Pembahasan RUU PKS yang diinisiasi oleh DPR RI disampaikan Menteri PPPA Yohana Yembise dalam Rapat Komisi VIII DPR RI terkait pembahasan pertama RUU PKS.
Dalam pendapat dan pandangan Pemerintah, Yohana menyampaikan pemerintah setuju dengan DPR RI yang mengusulkan RUU PKS, walaupun Pemerintah memiliki beberapa perbedaan pendapat.
Menteri PPPA Yohana Yembise membeberkan beberapa perbedaan pendapat antara Pemerintah dengan DPR dalam pembahasan RUU PKS. Pertama, dari 152 pasal Rancangan Undang-undang yang diusulkan oleh DPR yang menurut Pemerintah hanya diatur dalam 50 pasal saja.
“Karena materi yang bersifat teknis akan diatur dalam Peraturan Presiden tentang Kebijakan Nasional Pencegahan Kekerasan Seksual dan beberapa pasal harus dihapus karena sudah diatur dalam peraturan perundang-undangan,” ujar Yohana September lalu.
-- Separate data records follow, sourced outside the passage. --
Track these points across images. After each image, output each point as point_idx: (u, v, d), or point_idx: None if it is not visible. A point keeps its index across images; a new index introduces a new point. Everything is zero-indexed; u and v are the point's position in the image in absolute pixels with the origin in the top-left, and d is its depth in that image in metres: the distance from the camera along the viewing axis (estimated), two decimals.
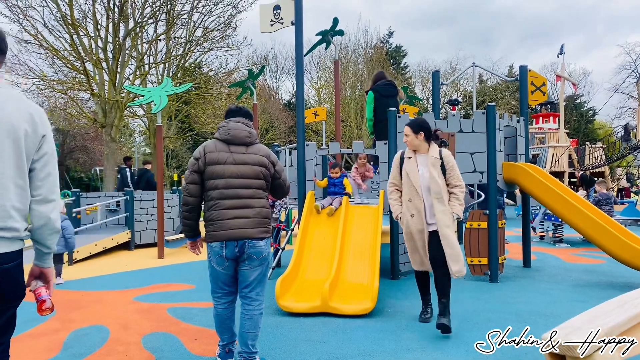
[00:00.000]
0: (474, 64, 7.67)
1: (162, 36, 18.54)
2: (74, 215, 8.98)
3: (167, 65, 19.52)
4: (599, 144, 24.94)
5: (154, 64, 19.01)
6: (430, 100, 27.86)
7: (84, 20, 16.20)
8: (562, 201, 5.59)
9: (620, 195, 23.13)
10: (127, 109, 18.82)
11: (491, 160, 5.77)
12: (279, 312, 4.51)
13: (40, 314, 1.85)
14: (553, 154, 21.92)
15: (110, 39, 16.78)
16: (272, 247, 3.33)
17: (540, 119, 27.62)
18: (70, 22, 15.45)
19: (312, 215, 5.74)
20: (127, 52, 17.46)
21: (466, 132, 5.89)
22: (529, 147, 7.24)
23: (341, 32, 8.70)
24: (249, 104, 19.85)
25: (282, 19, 6.13)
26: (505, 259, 6.14)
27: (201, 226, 3.14)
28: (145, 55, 18.80)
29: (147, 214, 9.70)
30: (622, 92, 33.71)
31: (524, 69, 6.88)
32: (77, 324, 4.34)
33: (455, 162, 3.97)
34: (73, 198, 9.76)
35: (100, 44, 16.59)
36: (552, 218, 9.23)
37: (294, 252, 5.21)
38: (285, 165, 7.78)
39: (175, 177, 28.99)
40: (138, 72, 18.38)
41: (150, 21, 17.31)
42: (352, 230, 5.52)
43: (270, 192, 3.26)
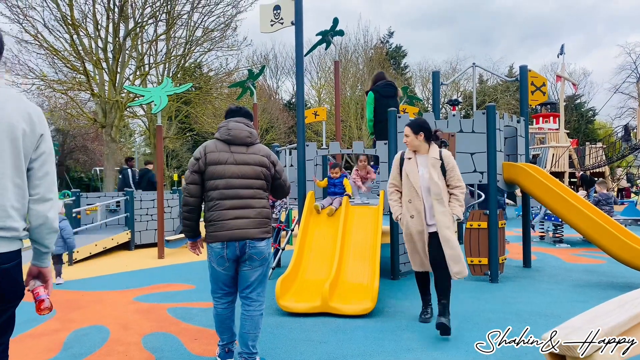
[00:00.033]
0: (474, 64, 7.67)
1: (162, 36, 18.54)
2: (74, 215, 8.99)
3: (167, 66, 19.53)
4: (599, 144, 24.96)
5: (154, 64, 19.02)
6: (431, 101, 27.87)
7: (84, 20, 16.20)
8: (562, 201, 5.60)
9: (621, 196, 23.14)
10: (127, 109, 18.82)
11: (491, 161, 5.77)
12: (279, 312, 4.51)
13: (39, 314, 1.85)
14: (553, 154, 21.93)
15: (110, 39, 16.78)
16: (272, 248, 3.33)
17: (541, 119, 27.65)
18: (70, 22, 15.44)
19: (312, 215, 5.74)
20: (127, 52, 17.46)
21: (466, 132, 5.89)
22: (529, 147, 7.24)
23: (341, 32, 8.70)
24: (249, 104, 19.85)
25: (282, 19, 6.13)
26: (505, 259, 6.14)
27: (201, 226, 3.14)
28: (146, 56, 18.81)
29: (147, 214, 9.70)
30: (622, 92, 33.77)
31: (524, 69, 6.89)
32: (77, 324, 4.33)
33: (456, 163, 3.95)
34: (73, 198, 9.76)
35: (100, 44, 16.59)
36: (552, 218, 9.22)
37: (294, 252, 5.21)
38: (286, 166, 7.78)
39: (176, 177, 28.99)
40: (138, 73, 18.39)
41: (150, 21, 17.31)
42: (352, 230, 5.52)
43: (271, 193, 3.26)
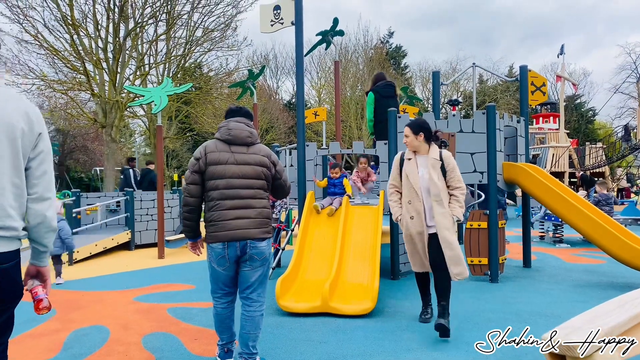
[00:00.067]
0: (474, 64, 7.66)
1: (162, 36, 18.54)
2: (74, 215, 8.99)
3: (167, 66, 19.52)
4: (599, 144, 24.96)
5: (154, 64, 19.01)
6: (431, 101, 27.87)
7: (84, 20, 16.19)
8: (562, 201, 5.59)
9: (620, 196, 23.14)
10: (128, 109, 18.80)
11: (491, 161, 5.77)
12: (279, 312, 4.52)
13: (38, 313, 1.84)
14: (553, 154, 21.94)
15: (110, 39, 16.77)
16: (272, 248, 3.32)
17: (541, 119, 27.67)
18: (70, 22, 15.43)
19: (312, 215, 5.74)
20: (128, 52, 17.45)
21: (466, 132, 5.89)
22: (529, 147, 7.24)
23: (341, 33, 8.71)
24: (249, 104, 19.84)
25: (282, 19, 6.13)
26: (505, 259, 6.14)
27: (201, 226, 3.13)
28: (146, 56, 18.80)
29: (147, 214, 9.70)
30: (622, 92, 33.76)
31: (524, 69, 6.89)
32: (77, 324, 4.34)
33: (456, 164, 3.92)
34: (73, 198, 9.76)
35: (100, 44, 16.58)
36: (552, 218, 9.22)
37: (294, 252, 5.21)
38: (286, 166, 7.78)
39: (176, 177, 28.97)
40: (138, 73, 18.38)
41: (150, 21, 17.30)
42: (352, 230, 5.52)
43: (271, 193, 3.25)
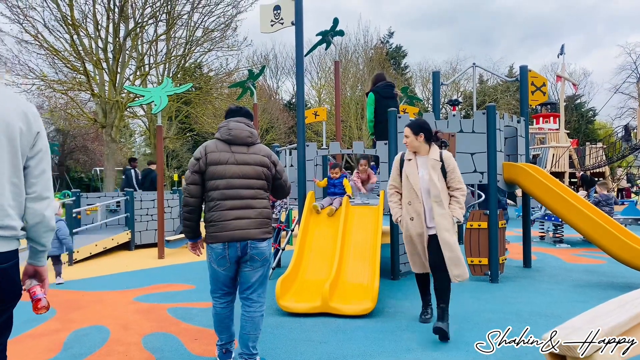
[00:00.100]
0: (474, 64, 7.66)
1: (163, 36, 18.54)
2: (74, 215, 8.99)
3: (167, 66, 19.52)
4: (599, 144, 24.96)
5: (154, 65, 19.01)
6: (431, 101, 27.87)
7: (84, 20, 16.19)
8: (563, 201, 5.59)
9: (621, 196, 23.13)
10: (128, 110, 18.80)
11: (491, 161, 5.77)
12: (279, 312, 4.51)
13: (36, 313, 1.84)
14: (553, 154, 21.95)
15: (110, 39, 16.77)
16: (272, 248, 3.32)
17: (541, 119, 27.67)
18: (70, 22, 15.44)
19: (312, 215, 5.74)
20: (128, 52, 17.45)
21: (466, 133, 5.89)
22: (529, 147, 7.24)
23: (341, 33, 8.71)
24: (249, 105, 19.84)
25: (282, 19, 6.13)
26: (505, 259, 6.14)
27: (202, 227, 3.13)
28: (146, 56, 18.81)
29: (147, 214, 9.70)
30: (623, 92, 33.73)
31: (524, 69, 6.88)
32: (77, 324, 4.33)
33: (457, 165, 3.89)
34: (73, 198, 9.76)
35: (100, 44, 16.59)
36: (553, 218, 9.22)
37: (294, 252, 5.21)
38: (286, 166, 7.78)
39: (176, 178, 28.98)
40: (138, 73, 18.38)
41: (150, 21, 17.30)
42: (352, 230, 5.52)
43: (271, 193, 3.24)
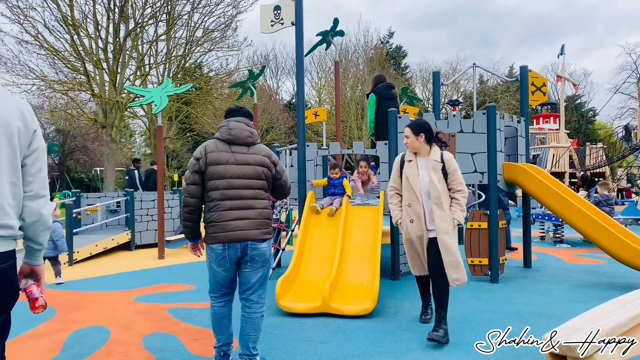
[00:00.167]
0: (474, 64, 7.66)
1: (163, 37, 18.55)
2: (74, 215, 8.99)
3: (167, 66, 19.53)
4: (599, 145, 24.96)
5: (154, 65, 19.02)
6: (431, 101, 27.85)
7: (84, 20, 16.20)
8: (563, 201, 5.59)
9: (621, 196, 23.12)
10: (128, 110, 18.80)
11: (492, 161, 5.77)
12: (280, 312, 4.51)
13: (34, 312, 1.83)
14: (553, 154, 21.96)
15: (110, 39, 16.78)
16: (272, 248, 3.32)
17: (541, 119, 27.69)
18: (70, 22, 15.44)
19: (313, 215, 5.73)
20: (128, 52, 17.46)
21: (467, 133, 5.89)
22: (530, 147, 7.23)
23: (341, 33, 8.71)
24: (250, 105, 19.84)
25: (282, 19, 6.13)
26: (505, 260, 6.14)
27: (201, 227, 3.13)
28: (146, 56, 18.82)
29: (147, 215, 9.70)
30: (623, 92, 33.68)
31: (524, 70, 6.88)
32: (78, 325, 4.33)
33: (458, 166, 3.81)
34: (73, 198, 9.76)
35: (100, 44, 16.59)
36: (553, 218, 9.21)
37: (295, 252, 5.21)
38: (286, 166, 7.78)
39: (176, 178, 28.98)
40: (138, 73, 18.39)
41: (150, 22, 17.31)
42: (352, 230, 5.52)
43: (271, 193, 3.23)
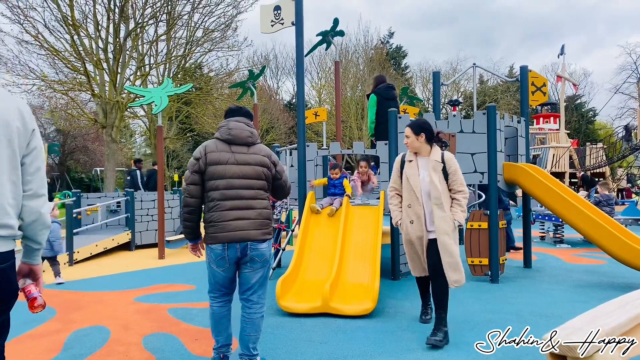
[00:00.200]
0: (474, 64, 7.66)
1: (163, 37, 18.55)
2: (74, 215, 8.99)
3: (167, 66, 19.52)
4: (599, 145, 24.96)
5: (154, 65, 19.02)
6: (431, 101, 27.84)
7: (84, 21, 16.20)
8: (563, 201, 5.59)
9: (621, 196, 23.12)
10: (128, 110, 18.80)
11: (492, 161, 5.77)
12: (280, 312, 4.51)
13: (32, 312, 1.83)
14: (554, 154, 21.97)
15: (110, 39, 16.77)
16: (272, 248, 3.31)
17: (541, 119, 27.68)
18: (70, 22, 15.44)
19: (313, 215, 5.73)
20: (128, 52, 17.46)
21: (467, 133, 5.89)
22: (530, 147, 7.23)
23: (341, 33, 8.71)
24: (250, 105, 19.84)
25: (282, 19, 6.13)
26: (505, 260, 6.14)
27: (201, 227, 3.12)
28: (146, 56, 18.82)
29: (147, 215, 9.70)
30: (623, 92, 33.67)
31: (524, 70, 6.88)
32: (78, 325, 4.34)
33: (459, 167, 3.77)
34: (73, 198, 9.76)
35: (100, 44, 16.59)
36: (553, 218, 9.21)
37: (295, 252, 5.21)
38: (286, 166, 7.78)
39: (176, 178, 28.98)
40: (139, 73, 18.39)
41: (150, 22, 17.31)
42: (352, 230, 5.52)
43: (271, 193, 3.22)
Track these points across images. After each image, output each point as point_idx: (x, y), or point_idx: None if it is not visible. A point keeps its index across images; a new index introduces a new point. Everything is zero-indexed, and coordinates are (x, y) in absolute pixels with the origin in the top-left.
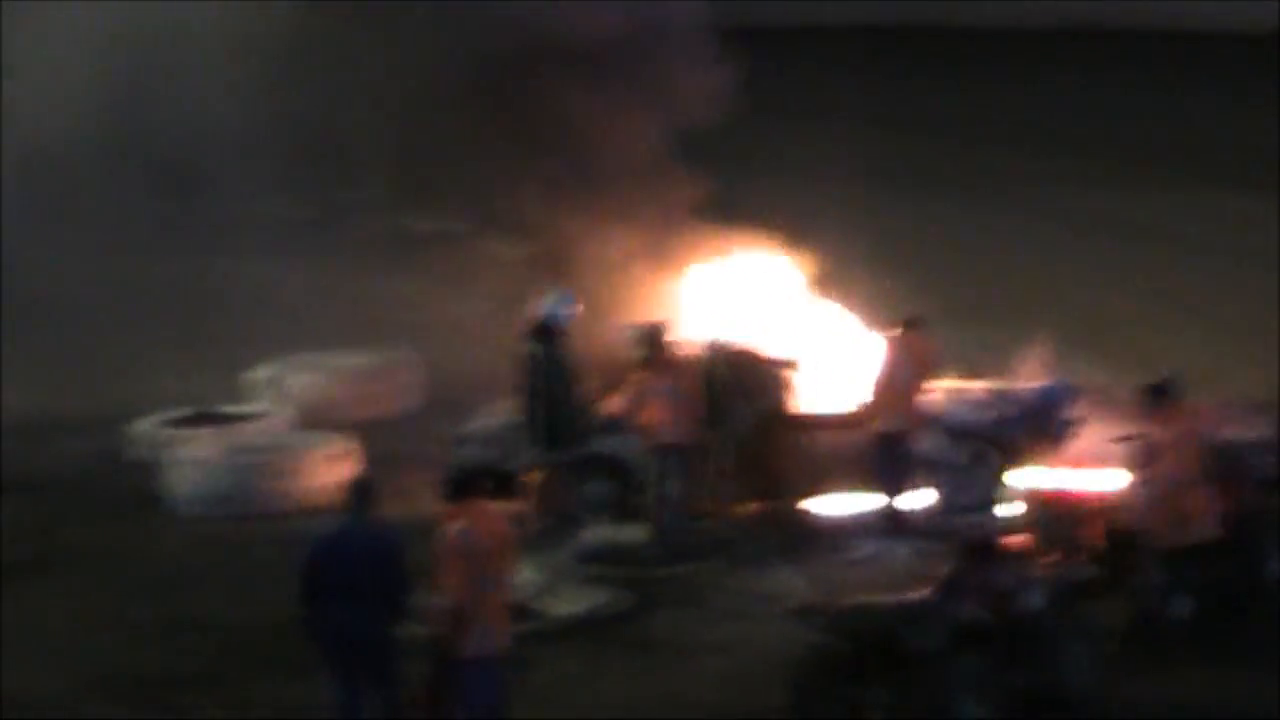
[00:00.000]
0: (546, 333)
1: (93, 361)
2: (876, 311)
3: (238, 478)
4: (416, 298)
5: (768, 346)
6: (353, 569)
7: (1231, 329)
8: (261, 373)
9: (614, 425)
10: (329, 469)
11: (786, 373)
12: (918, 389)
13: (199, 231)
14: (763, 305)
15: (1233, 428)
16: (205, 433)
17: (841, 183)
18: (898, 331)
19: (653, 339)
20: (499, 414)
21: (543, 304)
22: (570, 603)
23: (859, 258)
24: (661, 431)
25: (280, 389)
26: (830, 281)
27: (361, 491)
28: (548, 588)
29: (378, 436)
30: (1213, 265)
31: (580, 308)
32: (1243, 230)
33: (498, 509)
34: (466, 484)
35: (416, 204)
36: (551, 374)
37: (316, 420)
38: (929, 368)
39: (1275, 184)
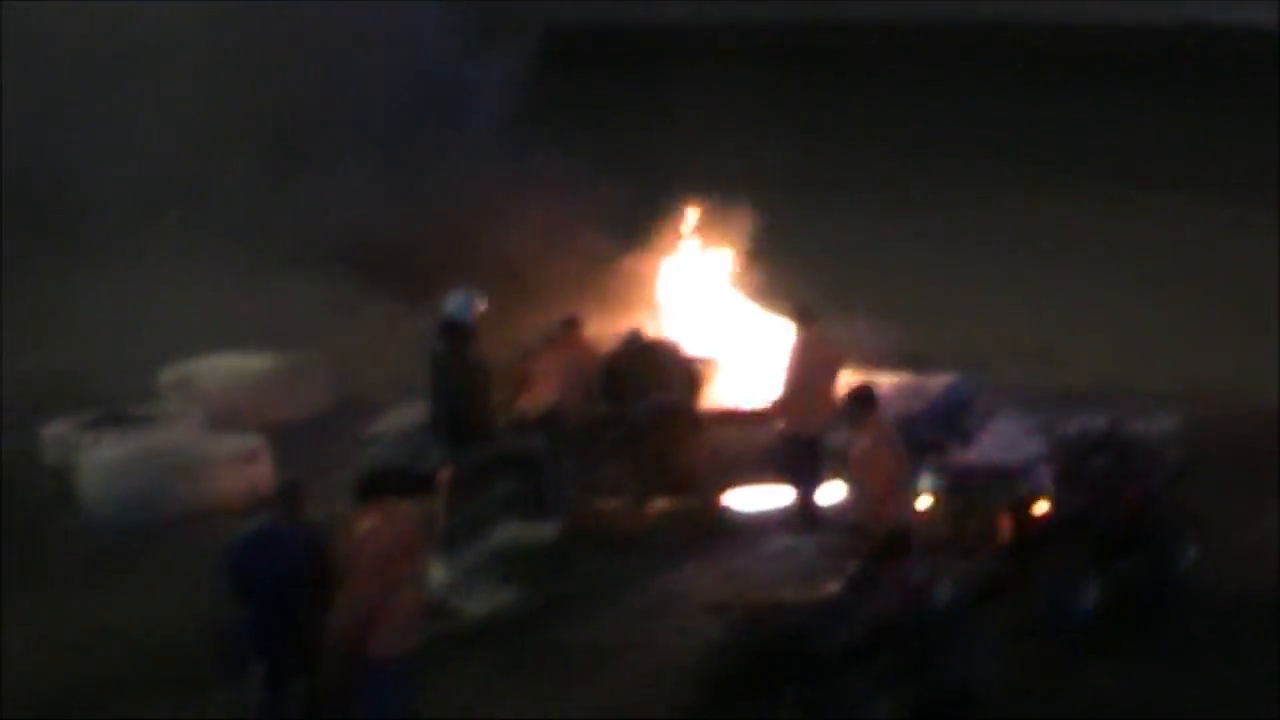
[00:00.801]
0: (452, 332)
1: (4, 364)
2: (785, 308)
3: (148, 480)
4: (324, 300)
5: (682, 341)
6: (283, 567)
7: (1141, 328)
8: (170, 374)
9: (525, 424)
10: (239, 471)
11: (699, 367)
12: (827, 390)
13: (102, 243)
14: (676, 300)
15: (1140, 422)
16: (114, 434)
17: (738, 185)
18: (795, 327)
19: (561, 326)
20: (407, 414)
21: (447, 304)
22: (483, 602)
23: (766, 256)
24: (544, 401)
25: (189, 391)
26: (740, 279)
27: (289, 492)
28: (460, 587)
29: (287, 438)
30: (1120, 266)
31: (484, 307)
32: (1150, 229)
33: (408, 508)
34: (376, 484)
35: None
36: (458, 373)
37: (226, 422)
38: (835, 366)
39: (1180, 182)
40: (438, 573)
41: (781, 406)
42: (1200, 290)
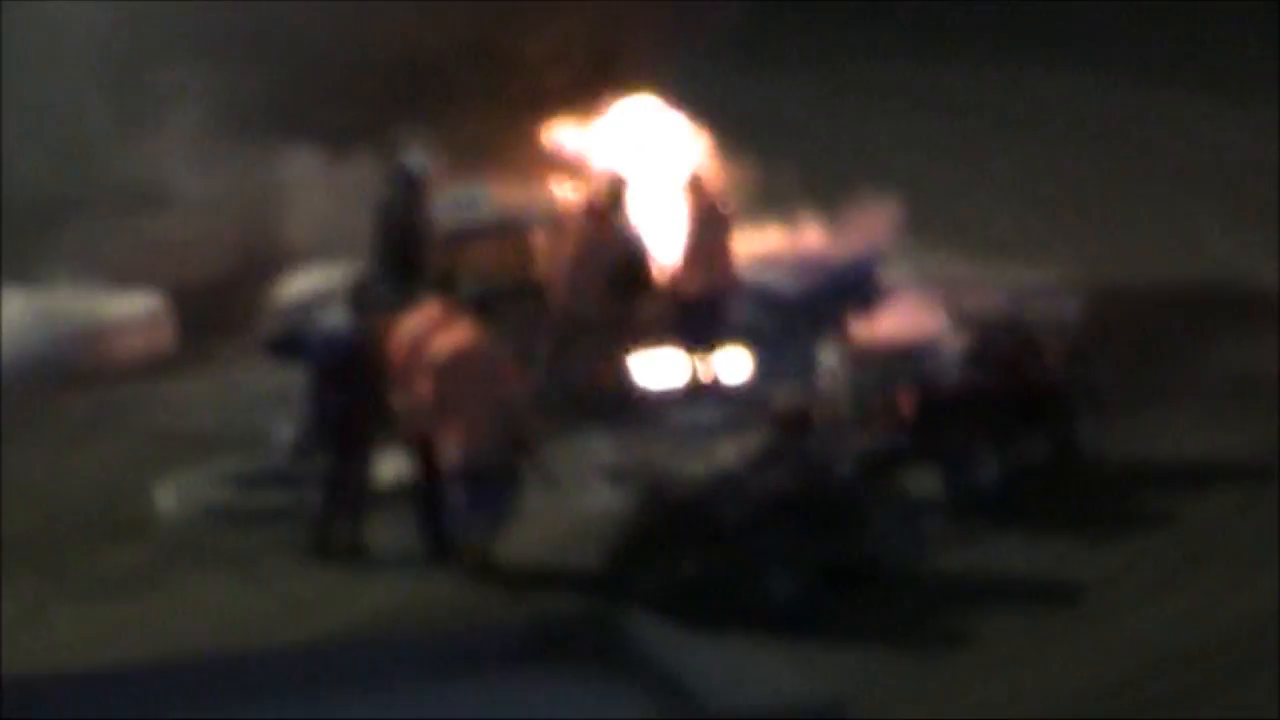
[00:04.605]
0: (407, 184)
1: None
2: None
3: (44, 342)
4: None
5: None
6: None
7: (1048, 206)
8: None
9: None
10: (139, 333)
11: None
12: (722, 247)
13: None
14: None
15: (1044, 300)
16: (15, 296)
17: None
18: (689, 187)
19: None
20: (314, 279)
21: (406, 157)
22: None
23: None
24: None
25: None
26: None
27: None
28: None
29: (190, 300)
30: (1033, 143)
31: (437, 161)
32: (1064, 110)
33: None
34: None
35: None
36: (408, 224)
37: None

Kedua, menurut Yohana kekerasan seksual tidak hanya terjadi pada perempuan dan anak, namun dapat terjadi pada orang dewasa laki-laki, seperti kekerasan seksual menyimpang.
Sedangkan yang ketiga, pemerintah tidak ingin membentuk lembaga baru di daerah dengan membentuk Pusat Pelayanan Terpadu karena ingin mengurangi pembentukan lembaga di daerah.
“Terakhir, perlu dipahami bersama bahwa kekerasan seksual dapat terjadi di mana saja, kapan saja, dan siapa saja,“ sebut Menteri Yohana.
Oleh karena itu, Yohana beranggapan upaya pencegahannya tidak perlu dibatasi pada bidang tertentu. “Seperti bidang pendidikan, infrastruktur, pelayanan publik dan tata ruang, pemerintahan, dan tata kelola kelembagaan, ekonomi, sosial, dan budaya,” paparnya.
Sebelumnya, pihak Komisi VIII DPR RI, yang diwakili oleh Ketua Komisi VIII M Ali Taher menyampaikan pandangannya, bahwa RUU PKS diharapkan dapat menjawab persoalan yuridis dan menjadi payung hukum yang mampu memberikan kejelasan dan kepastian hukum.
“Karena peraturan perundang-undangan yang sudah ada, dirasakan belum sepenuhnya mampu merespon fakta kasus kekerasan seksual,” ujarnya.